* [To do]
1 > In the text on rest for young athletes between seasons, list the activities named as keeping an athlete on the go for several months during a season.
2 > Write out the passage on rest for young athletes between seasons from "Mentally/emotionally tired –" to "and parents too).".
3 > Continue the text on rest for young athletes between seasons, picking up after its final sentence.

* [Excerpt to read]
Do you think they might need some recovery time after a season of plays like this?
I’m a huge believer in athletes getting a chance to rest and recover after a season is over. I’ve seen too many times when kids go directly from one season into another season or into hard off-season training. Most often this happens when the kid goes from a school sports season right into a club season. Many times people don’t see the reason for kids to take a break. The reasoning is that the kid is young, they can handle it. Many times they don’t handle it as well as we think that they do. Giving them a break between seasons can help in numerous ways. Why to the kids need a break:
Physically banged up – after a season, an athlete is physically banged up. They have aches, pains, and injuries that they have played through. Before they move into their next season (or heavy training), a short break can help them to heal up these aches and pains. They won’t be able to perform or train at 100% if they don’t get well.
Mentally/emotionally tired – a sports season is also tiring in non-physical ways. Several months of being on the go with practices, games, travel, homework, and everything else can wear on an athlete mentally and emotionally. We often forget all of the stresses that happen during a season. If you have a bad game or practice, it can be hard to just forget about it and move right into doing homework or whatever else you have to do. Just like with adults, “bad days” can go home with kids and affect other areas of their life. Add in the constant emotion of games (and the occasional “team drama” that occurs) and it can wear athletes out (and coaches and parents too).

* [Dataset content]

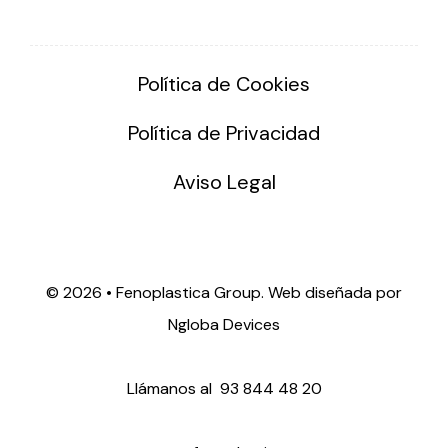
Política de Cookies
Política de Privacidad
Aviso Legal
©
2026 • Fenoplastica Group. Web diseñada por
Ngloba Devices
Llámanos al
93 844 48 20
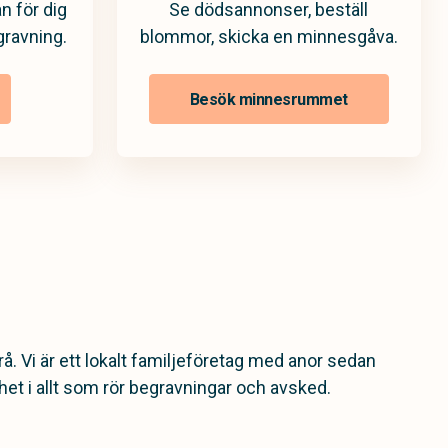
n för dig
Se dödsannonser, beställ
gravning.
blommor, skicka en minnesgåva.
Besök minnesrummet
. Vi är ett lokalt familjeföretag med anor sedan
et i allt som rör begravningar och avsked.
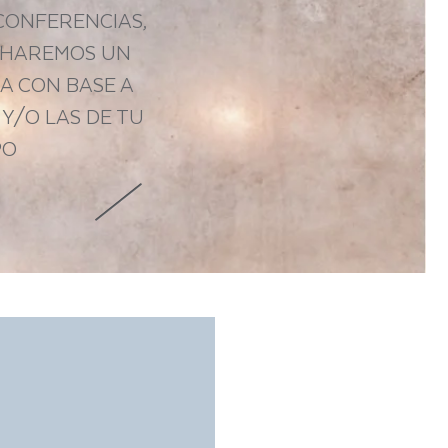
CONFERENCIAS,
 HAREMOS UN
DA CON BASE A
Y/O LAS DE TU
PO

* [Expected outputs]
1 > practices, games, travel, homework

2 >
Mentally/emotionally tired – a sports season is also tiring in non-physical ways. Several months of being on the go with practices, games, travel, homework, and everything else can wear on an athlete mentally and emotionally. We often forget all of the stresses that happen during a season. If you have a bad game or practice, it can be hard to just forget about it and move right into doing homework or whatever else you have to do. Just like with adults, “bad days” can go home with kids and affect other areas of their life. Add in the constant emotion of games (and the occasional “team drama” that occurs) and it can wear athletes out (and coaches and parents too).

3 >
To enjoy life some – I remember talking to one athlete who played her sport year round. She loved her sport and wanted to get a college scholarship. To accomplish her goal, she played on her high school team as well as several travel teams. She had to ride 1 1/2 hours each way to travel practice twice a week and then play on weekends. Part way through the school year she was exhausted, had numerous aches and pains, and wasn’t having much fun. Look, even pro athletes take a break after the season to spend time with family and friends, travel, and relax. If they can do it, why should we expect younger kids and teens to go year round without a break? Let the kids have a little fun sometimes.
Now that we know why athletes need to recover, the next questions are things such as how long? What should they do during this recovery period? What shouldn’t they do? This will all be answered in my next post.
Hopefully you read part 1 of the series on active rest. Today, in part 2, I thought that we would discuss some of the science behind the idea of active rest.
The concept of active rest originally came from the system called periodization that was developed by Russian sports scientists. The system was primarily used with weightlifters. It was used with great success during the Soviet Bloc years and led to many Olympic medals. The basic idea was that a training plan was laid out for an athlete that adjusted the volume and intensity of their workouts over time. By going through these different training phases it was believed that the athletes would get better results and be on track to peak in time for competitions. The phase after a competition was called the “transition” phase. In the American terminology this began to be called the “active rest” phase.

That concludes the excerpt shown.